(Records from a data collection)
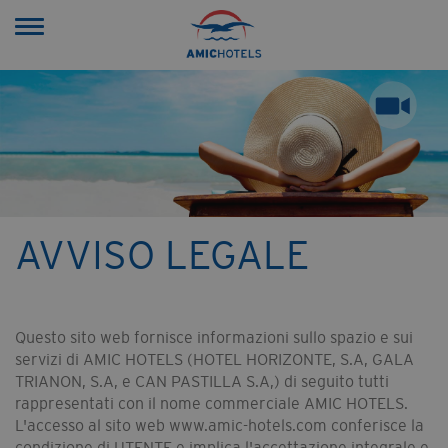
Toggle
navigation
AVVISO LEGALE
Questo sito web fornisce informazioni sullo spazio e sui
servizi di AMIC HOTELS (HOTEL HORIZONTE, S.A, GALA
TRIANON, S.A, e CAN PASTILLA S.A,) di seguito tutti
rappresentati con il nome commerciale AMIC HOTELS.
L'accesso al sito web www.amic-hotels.com conferisce la
condizione di UTENTE e implica l'accettazione integrale e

● **ACTIVITY**: Beginning at the line that contains "Questo sito web" and ending at the last line above, copy each line without any change.

● **RESPONSE TO THE EXERCISE**:
Questo sito web fornisce informazioni sullo spazio e sui
servizi di AMIC HOTELS (HOTEL HORIZONTE, S.A, GALA
TRIANON, S.A, e CAN PASTILLA S.A,) di seguito tutti
rappresentati con il nome commerciale AMIC HOTELS.
L'accesso al sito web www.amic-hotels.com conferisce la
condizione di UTENTE e implica l'accettazione integrale e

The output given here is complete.